Clare Chamberss Small Pleasures
(Custom House/HarperCollins, 2021)
Sometimes people come into our life and help us find the truth we have been searching for all along. Clare Chambers (Learning to Swim) explores that idea in her latest novel, Small Pleasures, while keeping us entertained in a mystery behind an alleged miracle.
Set in 1950s London, we meet Jean Swinney who is a local reporter at the paper about to encounter her strangest story yet: a woman claiming a miraculous conception. Gretchen Tillbury is a Swiss woman who is adamant about never having sex when her daughter Margaret was conceived, and takes Jean on a wild ride of testing her theory. Jean is skeptical of course, but once she meets Gretchen, Margaret, and Howard (the husband, but not the biological father), she can’t help but grow curious of their lives and eager to be part of the family.
This isn’t a thriller by any means, so there is no malicious intent here. While Jean may find herself obsessed with this family, she is not a character from Single White Female who is eager to steal Gretchen’s identity. She has impeccable constraint, and we see it tested when Jean falls for Howard and doesn’t act on it—not right away, at least. Instead she harbors deep feelings of guilt and misery, and tries her best to keep it all to herself. The yearning for someone we can’t have, the quest for a happier life, is all too real and relatable, making Jean a character we can root for.
The journey Jean is led on to discover the truth behind Gretchen’s conception is an amusing one, but not the only story. The lives of these two different women who both feel trapped and ache to escape to find happiness, possibly even true love, is what keeps you turning the page. Jean is pushing forty and spends all her free time taking care of her mother in their home, feeling liable if she ever stays out too late or when enjoying herself if her mother is at home waiting. And her mother is always at home waiting. There is this quiet sadness about Jean centering around her burning hunger to indulge in small pleasures but rarely having the opportunity:
Twice a week, on Tuesdays and Fridays between eight-thirty and nine, Jean was the mistress of the house, free to do as she liked. She could listen to the wireless without her mother’s commentary, eat standing up in the kitchen, read in perfect silence or run naked through the rooms if she chose.

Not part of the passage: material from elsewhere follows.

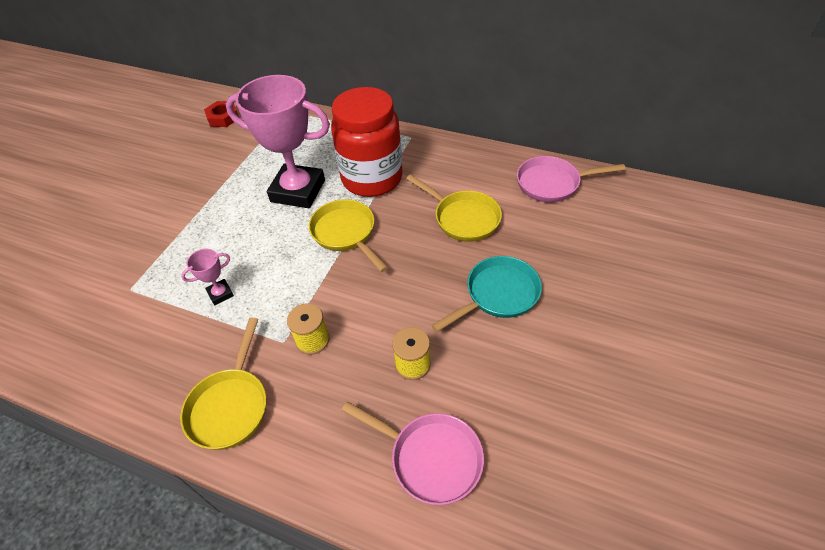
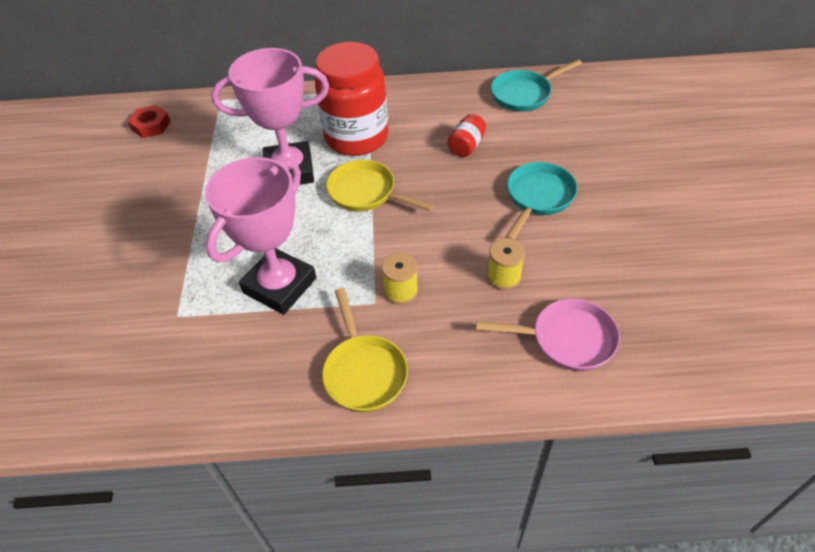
camera: 25 degrees left, 0 degrees up
(220, 294) = (280, 286): pink trophy -> pink trophy, size x2.42
(463, 218) = (466, 146): yellow pan -> red jar
(552, 183) = (524, 94): pink pan -> turquoise pan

Gretchen, on the other hand, is in a marriage she doesn’t want to be in with a person she is not in love with (“All these years with Howard—I tried, I really tried. And it’s not fair on him, either. He deserves someone who loves him properly”). And yet, Gretchen always manages to put on a good act of not wanting to be anywhere else in the world. Her truth is invisible to outsiders, even those closest to her. There is this continuous struggle of doing what she thinks is right and what she wants to do. And when she finally takes the leap to go for what she wants and doesn’t get the results she had hoped for, we can’t help but relate. Life is messy, full of hard choices and lasting consequences, and Chambers doesn’t give us anything different.
The stories of these women are complicated, although they seem so simple on the outside, making for an intriguing read. The writing is also easily digestible and even though there is a mystery to uncover and some hard topics to digest (abuse, mental illness, rape), this book a comfort, a small pleasure to enjoy.